Regarding how the pandemic is expected to change their companies, both agreed that virtual formats will likely remain a part of doing business. Regarding video conferencing, “To be honest with you, it drove me crazy in the beginning,” Jackson admitted, adding, “But I think it’s here to stay. These virtual meetings are just more efficient and easy.”

Kalaher said the technology has actually increased camaraderie among his employees.

Suicide Prevention

This week is National Suicide Prevention Week in the U.S. but Jeremy Fitch, director of communications for FCA International, says suicide prevention is one of the organization’s major initiatives year-round.

“One of our founding fathers lost his son to suicide years ago. Since retiring from his business, he’s made it his mission to educate the industry. Construction’s suicide rate is four times that of the general population,” he explained. “We work with him to do regular blog posts to raise awareness of the issue and to help employers understand what they can do.”

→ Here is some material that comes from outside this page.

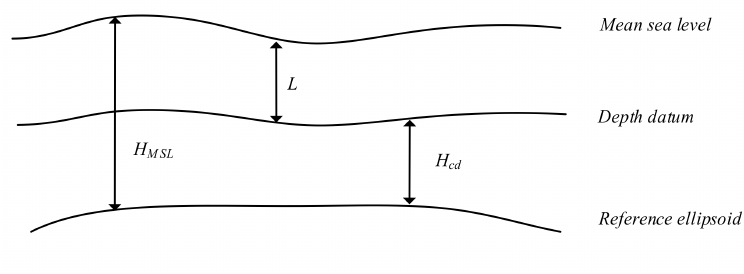
Figure 1. Spatial relations among several vertical datums in the ocean.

Fitch says physical strain is one factor leading to higher rates in construction, but not the only factor.

“Additionally, irregular schedules and a ‘tough guy’ culture where people are considered ‘weak’ or ‘crazy’ if they talk about their mental health struggles are major factors,” he added. “One of the key things we try to stress is that mental illnesses are an illness of the brain, just like a heart disease is an illness affecting the heart. We should treat them both the same.”

The Show Floor

Many exhibitors were focused on making connections and learning how they could meet potential customers’ needs.

Jesse Moy, a sales representative for Groves Inc. said, “… We had some time to connect with and catch up with some of our other industry associates, discussing different trends in the industry. We sponsored the virtual wine tasting [Wednesday], which was pretty cool.”

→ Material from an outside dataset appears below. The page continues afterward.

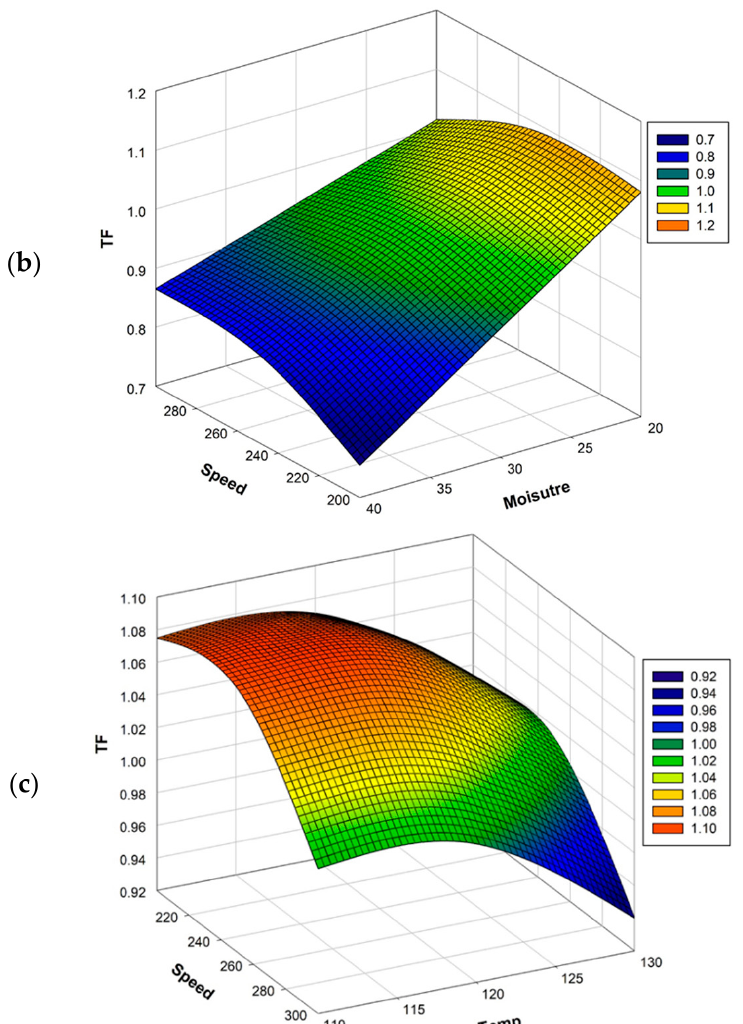
Figure 1. Response surface plots showing ( a ) the effects of temperature and moisture content, ( b ) the effects of screw speed and moisture content, and ( c ) the effects of screw speed and temperature on total flavonoid content. Temp, barrel temperature (°C); Moisture, feed moisture content (%); Speed, screw speed (rpm). TF, total flavonoid content (%).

Dylan Carpenter, account executive at MyGlassTruck, said his company is focusing on keeping glass trucks in stock with its dealer network across the U.S.

“This has helped get our customers the trucks/equipment they need much quicker. We knew most of the country would be dealing with supply chain delays so we tried to get ahead of this before that …,” he said. “… The West Coast is always a big focus of ours though as we are a New Jersey-based company. We have seen a big jump in customers from California and generally on the West Coast in the last few months!”

Joseph Gates, vice president of Lattuada North America, has also seen an increase in sales recently.

“The last three months have been great for sales in the U.S. The sales we have had, have been with our new machines, including robots and the technologies of our A-WR. These machines can run with less people and more companies are having a problem with getting good help,” he said, adding that automation helps to keep people spaced out on the factory floor. “And then there are companies that got the PPP loan and are updating their machines.”

The virtual event was co-organized by FCA International and USGlass and [DWM] magazines.